• _WHAT TO WORK ON_
Would you reproduce, word for word, only the lines running from the top of the data through the line containing "This investigation aims", and none of the pictures?

[Transcribed page contents]
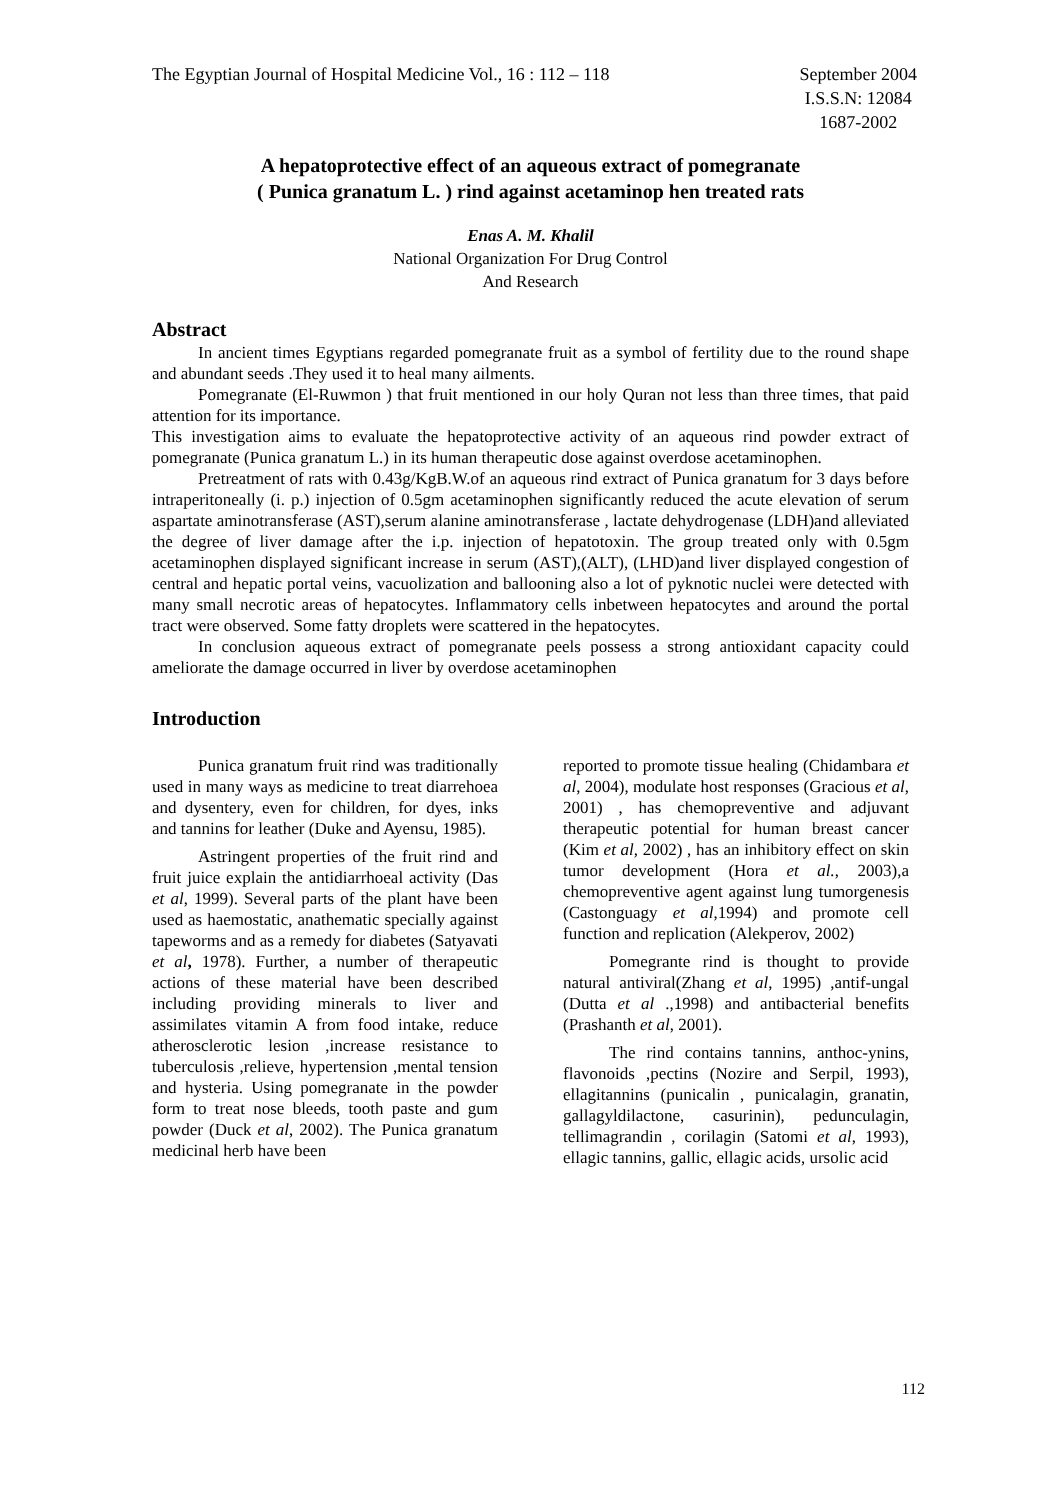The Egyptian Journal of Hospital Medicine Vol., 16 : 112 – 118
September 2004
I.S.S.N: 12084
1687-2002
A hepatoprotective effect of an aqueous extract of pomegranate
( Punica granatum L. ) rind against acetaminop hen treated rats
Enas A. M. Khalil
National Organization For Drug Control
And Research
Abstract
In ancient times Egyptians regarded pomegranate fruit as a symbol of fertility due to the round shape and abundant seeds .They used it to heal many ailments.
Pomegranate (El-Ruwmon ) that fruit mentioned in our holy Quran not less than three times, that paid attention for its importance.
This investigation aims to evaluate the hepatoprotective activity of an aqueous rind powder extract of pomegranate (Punica granatum L.) in its human therapeutic dose against overdose acetaminophen.
Pretreatment of rats with 0.43g/KgB.W.of an aqueous rind extract of Punica granatum for 3 days before intraperitoneally (i. p.) injection of 0.5gm acetaminophen significantly reduced the acute elevation of serum aspartate aminotransferase (AST),serum alanine aminotransferase , lactate dehydrogenase (LDH)and alleviated the degree of liver damage after the i.p. injection of hepatotoxin. The group treated only with 0.5gm acetaminophen displayed significant increase in serum (AST),(ALT), (LHD)and liver displayed congestion of central and hepatic portal veins, vacuolization and ballooning also a lot of pyknotic nuclei were detected with many small necrotic areas of hepatocytes. Inflammatory cells inbetween hepatocytes and around the portal tract were observed. Some fatty droplets were scattered in the hepatocytes.
In conclusion aqueous extract of pomegranate peels possess a strong antioxidant capacity could ameliorate the damage occurred in liver by overdose acetaminophen
Introduction
Punica granatum fruit rind was traditionally used in many ways as medicine to treat diarrehoea and dysentery, even for children, for dyes, inks and tannins for leather (Duke and Ayensu, 1985).
Astringent properties of the fruit rind and fruit juice explain the antidiarrhoeal activity (Das et al, 1999). Several parts of the plant have been used as haemostatic, anathematic specially against tapeworms and as a remedy for diabetes (Satyavati et al, 1978). Further, a number of therapeutic actions of these material have been described including providing minerals to liver and assimilates vitamin A from food intake, reduce atherosclerotic lesion ,increase resistance to tuberculosis ,relieve, hypertension ,mental tension and hysteria. Using pomegranate in the powder form to treat nose bleeds, tooth paste and gum powder (Duck et al, 2002). The Punica granatum medicinal herb have been
reported to promote tissue healing (Chidambara et al, 2004), modulate host responses (Gracious et al, 2001) , has chemopreventive and adjuvant therapeutic potential for human breast cancer (Kim et al, 2002) , has an inhibitory effect on skin tumor development (Hora et al., 2003),a chemopreventive agent against lung tumorgenesis (Castonguagy et al,1994) and promote cell function and replication (Alekperov, 2002)
Pomegrante rind is thought to provide natural antiviral(Zhang et al, 1995) ,antif-ungal (Dutta et al .,1998) and antibacterial benefits (Prashanth et al, 2001).
The rind contains tannins, anthoc-ynins, flavonoids ,pectins (Nozire and Serpil, 1993), ellagitannins (punicalin , punicalagin, granatin, gallagyldilactone, casurinin), pedunculagin, tellimagrandin , corilagin (Satomi et al, 1993), ellagic tannins, gallic, ellagic acids, ursolic acid
112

• _RESULT_
The Egyptian Journal of Hospital Medicine Vol., 16 : 112 – 118
September 2004
I.S.S.N: 12084
1687-2002
A hepatoprotective effect of an aqueous extract of pomegranate
( Punica granatum L. ) rind against acetaminop hen treated rats
Enas A. M. Khalil
National Organization For Drug Control
And Research
Abstract
In ancient times Egyptians regarded pomegranate fruit as a symbol of fertility due to the round shape and abundant seeds .They used it to heal many ailments.
Pomegranate (El-Ruwmon ) that fruit mentioned in our holy Quran not less than three times, that paid attention for its importance.
This investigation aims to evaluate the hepatoprotective activity of an aqueous rind powder extract of pomegranate (Punica granatum L.) in its human therapeutic dose against overdose acetaminophen.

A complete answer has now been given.